Ah, actually UP doesn't mean "OK"
Almost as soon as the first fault occurs that is not picked up by Nagios because (say) an email is not delivered, someone realises that basic monitoring of a host with ICMP or a service with a TCP connect is really not sufficient and basically pointless. Users don't care that the service is there, they care that it works.
Beyond TCP Connect AKA check_tcp
I've never yet actually had an issue with Apache so whilst in theory fetching a specific URL and checking for the existance of specific text seems to be a fix I've never bothered to impement this.
check_x224 - this fairly neatly checks that beyond a TCP connection there is something on the remote end that can have a basic X.224 conversation and it allows you to specify a latency. This has been a good indication that a windows host is alive and the RDP access is usable both in that it works and is interactive. If you have a number of windows hosts behind a firewall this can easily be forwarded on non standard ports allowing you to monitor all of them without installing nrpe.

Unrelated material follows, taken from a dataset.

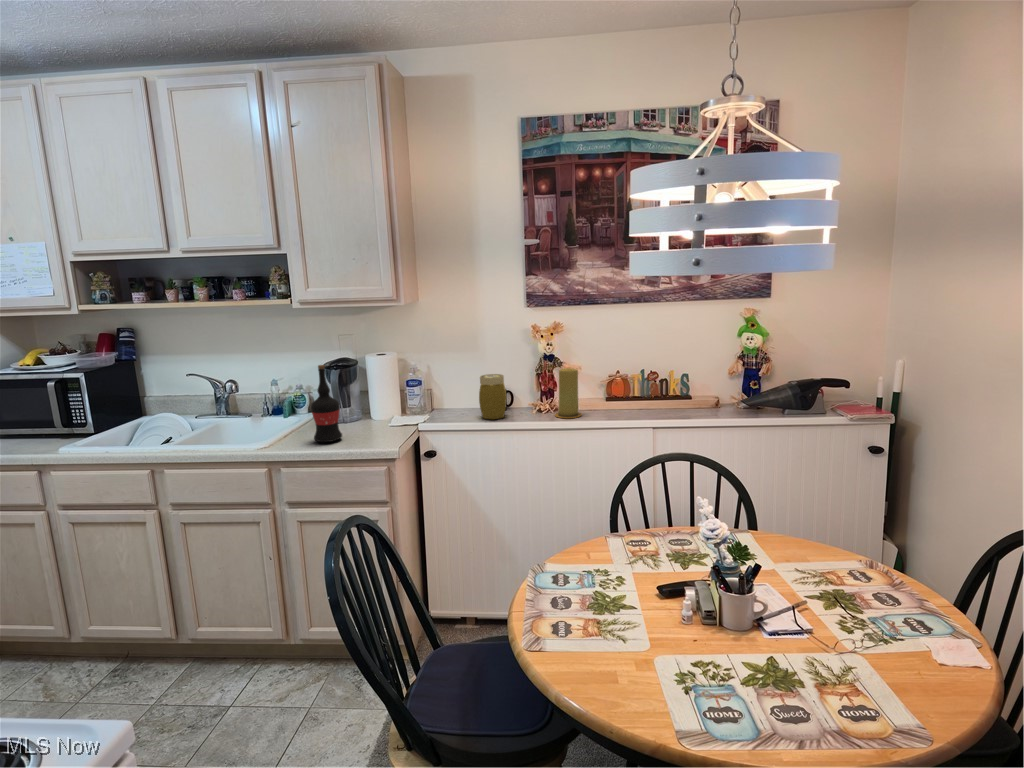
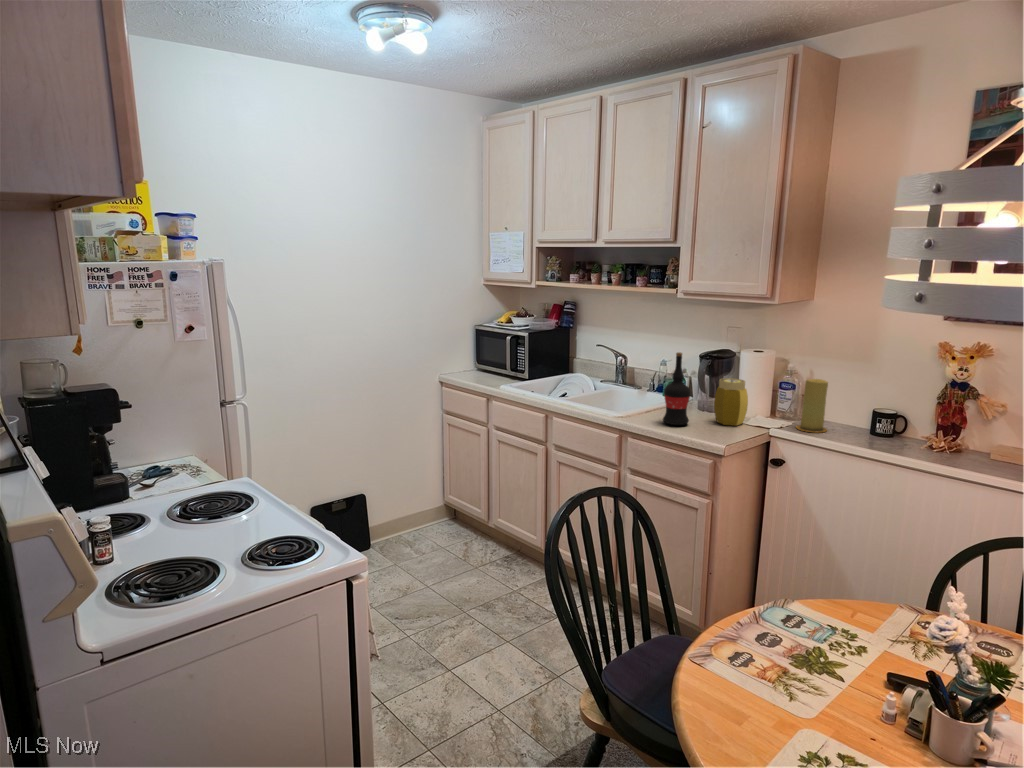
candle: present [555,368,581,418] -> present [796,379,828,432]
jar: present [479,374,506,419] -> present [714,378,748,426]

Checking through the service end to end
These are my notes on Nagios (or general system monitoring) best practice, with specific examples.
Asterisk - SIP Trunks
check_ast_reg - has anyone noticed this showing
check_ast_reg UNKNOWN - Error in communication to asterisk
when there clearly isn't an issue and tcpdump shows the correct data is returned? Somewhere in AMI.pm or in the AnyEvent perl library the response from Asterisk AMI is being lost/trunkated an the on_error is triggered.
I've re-written this in PHP (check_ast_reg) as a drop in replacement (for my basic use case) without the need for external libraries and I no longer have the problem.

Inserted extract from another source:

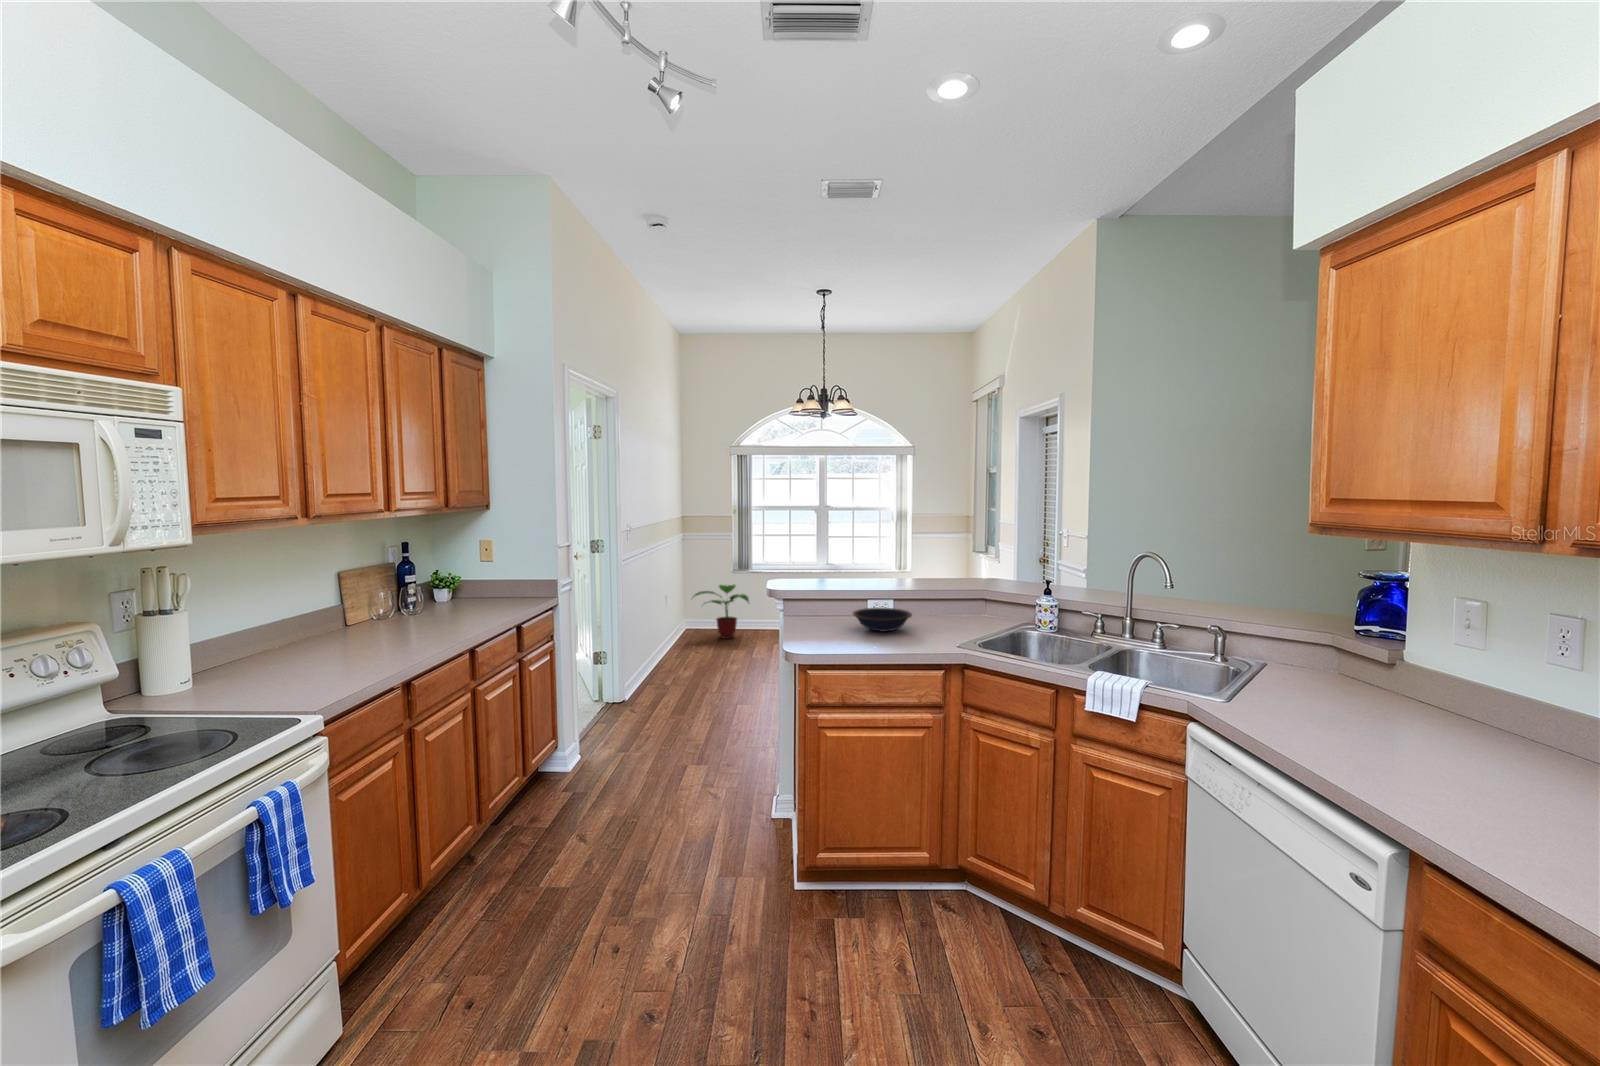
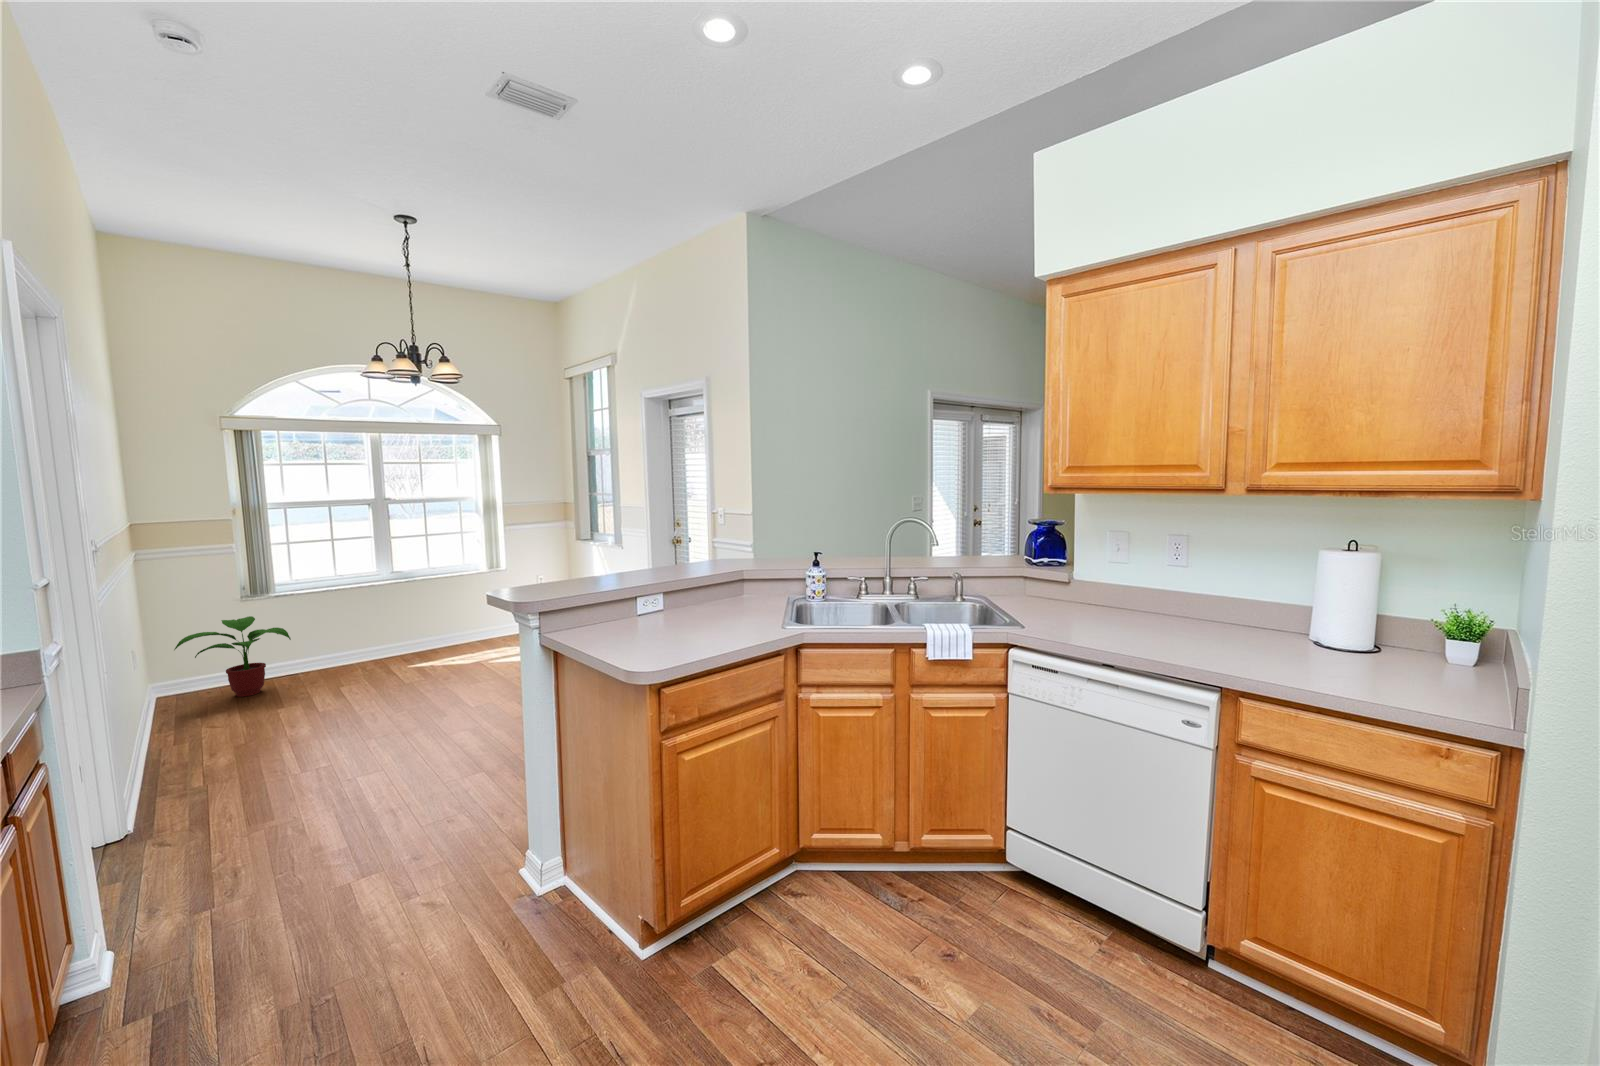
bowl: present [853,608,912,631] -> none [642,602,710,630]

TO DO: Place a call from a SIP client on the Nagios server to a "weasels" message and have Nagios check to see that the call is connected and in progress (say) with
core show channels
Despite the ubiquity of Social Media, email is still an important form of contact. Non delivery due to mis-configuration, blacklisting or load is for all intents as bad as a fail in users eyes.
check_mailq - if there are too many messages in the queue some end point is probably not getting their email.

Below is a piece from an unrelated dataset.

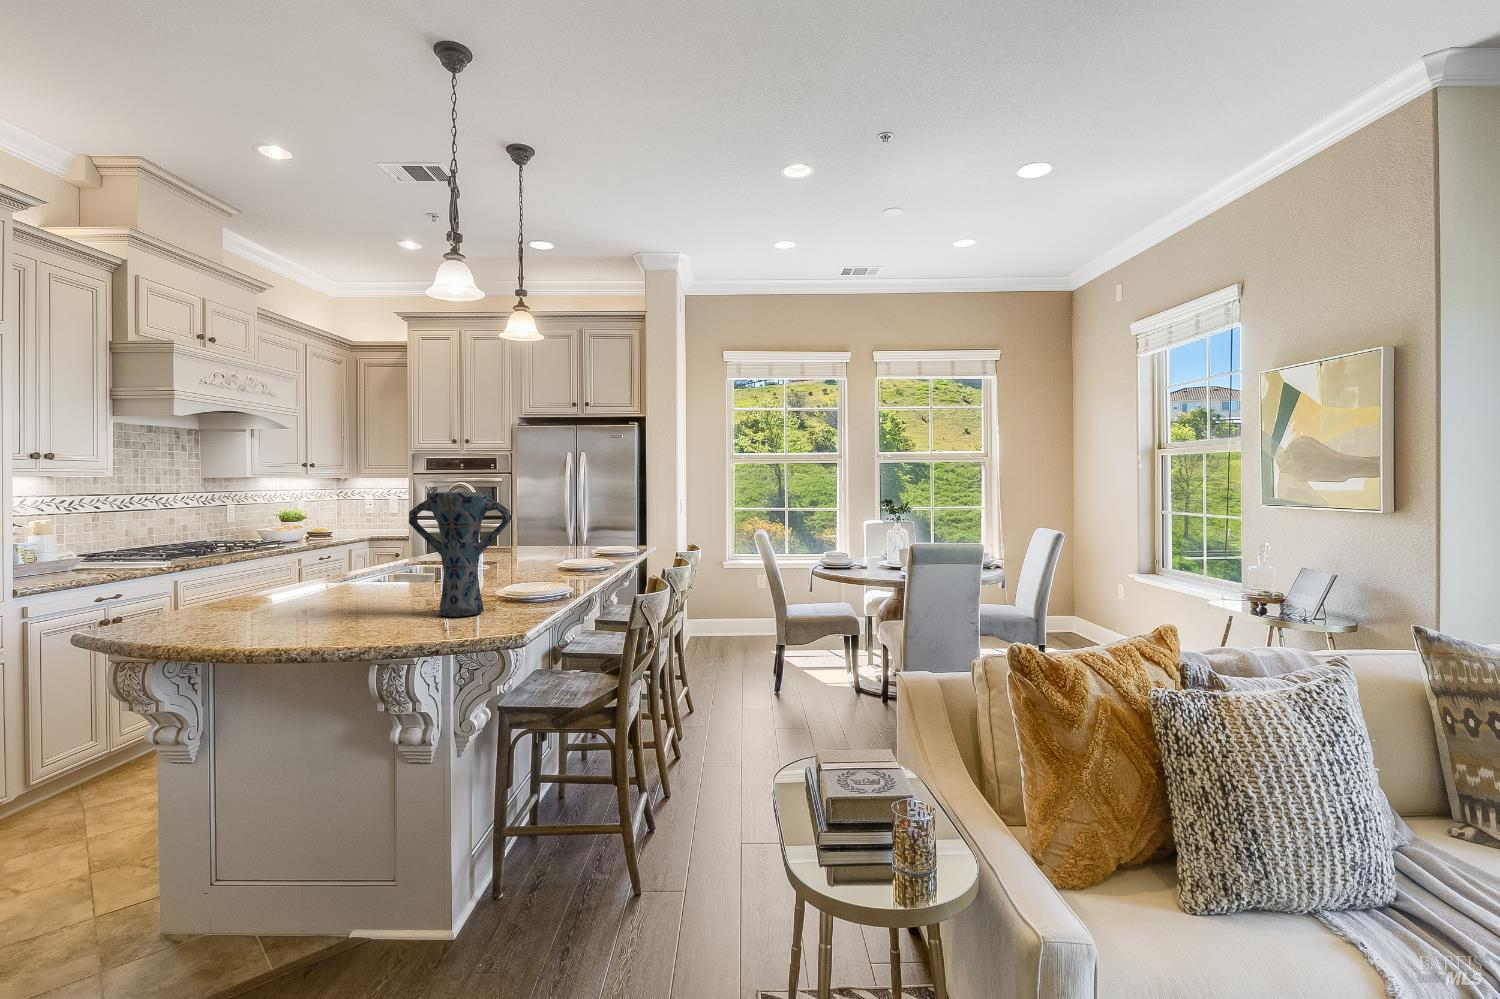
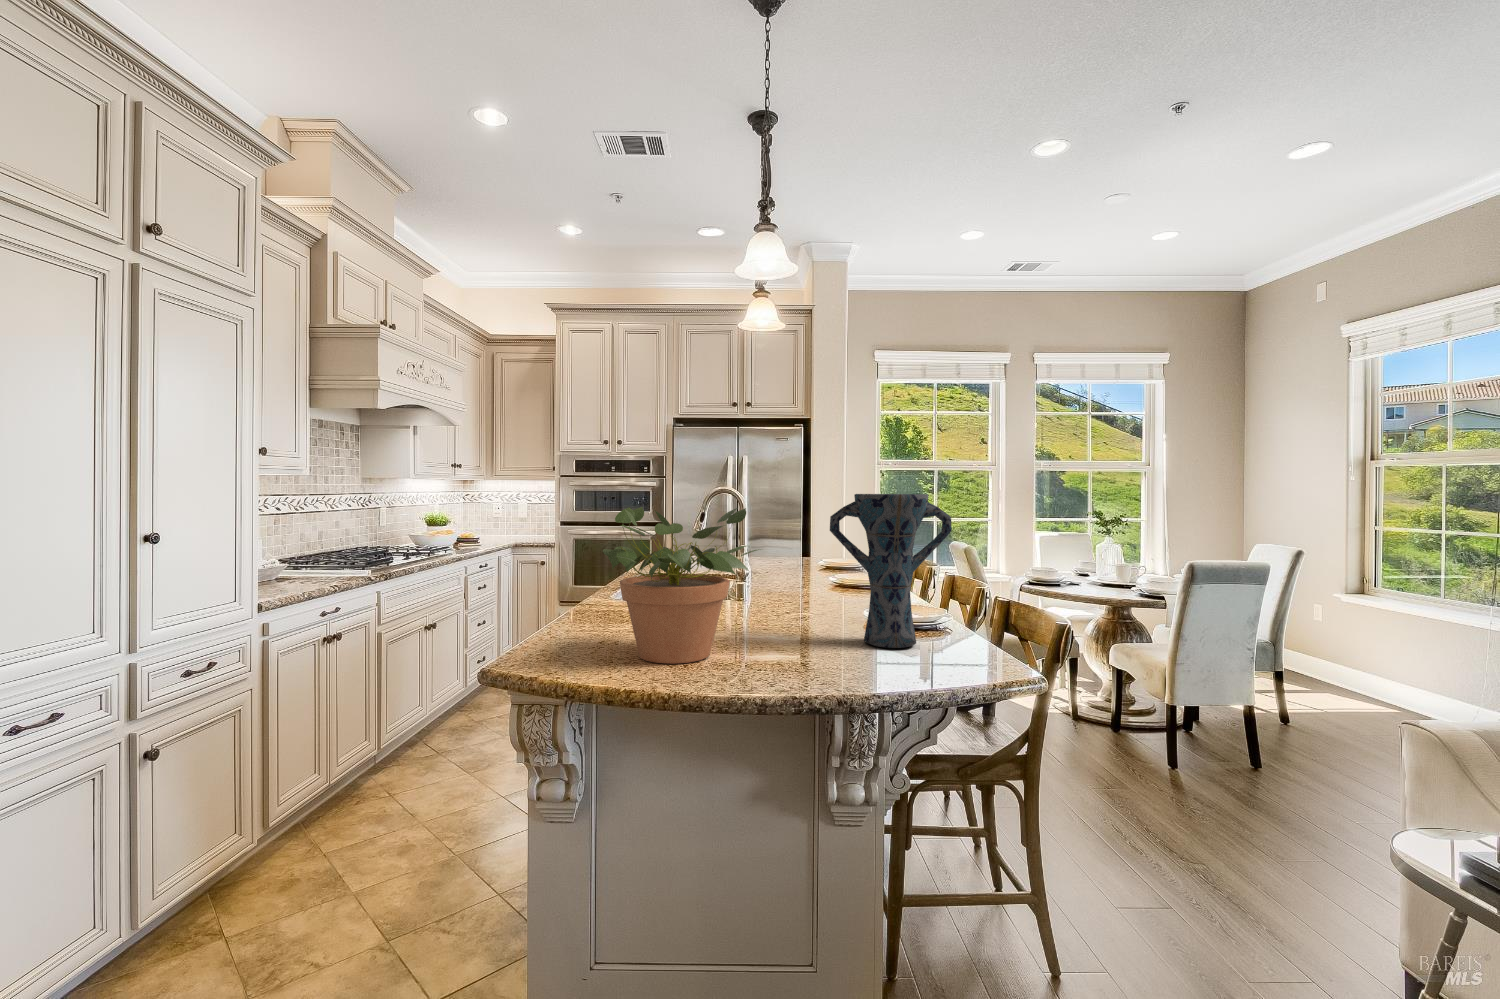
potted plant: none [170,505,343,629] -> present [603,507,761,664]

check_email_delivery - this plugin will send an email to a mailbox (via SMTP) and then confirm (via IMAP) that it's arrived.
check_smtp_send & check_imap_receive - it may seem somewhat pointless doing these checking since they are implied in check_email_delivery, however, there is still a gap. Being able to received external email is a good test, but being able to send it via your smartmailer and confirm it's arrived in an INBOX at a service (like Gmail) is a good test.
check_rbl - to warn if/when the smarthost is is added to an RBL list
command_line $USER1$/check_smtp_send -H $HOSTADDRESS$ --mailto YourAccount@gmail.com --mailfrom $ARG3$ --notls --nossl --auth PLAIN -U $ARG3$ -P $ARG4$ --body '$ARG3$ to YourAccount@gmail.com test' --header 'Subject:
- MySQL Replication
Some people insist on checking the output of show slave status. Much like checking a TCP port ACK this really isn't good evidence that the service is working. I learned from a DBM in the 90s to either count the records in a frequently changing table, or sum the IDs. If there is a different you have a problem.
This check can be done anywhere there is mysql CLI that has access to both master and slave.
U=`echo "select sum(NASPortId) from radius.radacct;" | mysql -N -u radius -ppasswd -h master`
M=`echo "select sum(NASPortId) from radius.radacct;" | mysql -N -u radius -ppasswd -h slave`
R=`echo $U-$M| bc`
if [ $R == 0 ]; then
echo "OK, MySQL SELECT Delta is $R|delta=$R"
echo "CRITICAL: MySQL SELECT Delta is $R|delta=$R"
As is a universal truth backups are always the last thought. In early 2014 I worked on a project and ensuring automated backups were current was a requirement for the DR plan which we were responsible for.
check_file_age returns age and size. The check passes if the file meets a minimum size and maximum age. I'd used this, passing in the directory of the backups since it carries the last write as the timestamp. I ran into 2 issues with that:
I modified the remote script to return the total size and the time of the oldest file.
- If only 1 of n backups succeeds the directory carries the new timestamp and thus the check incorrectly passes.
- If n of n empty backup files are written the check incorrectly passes.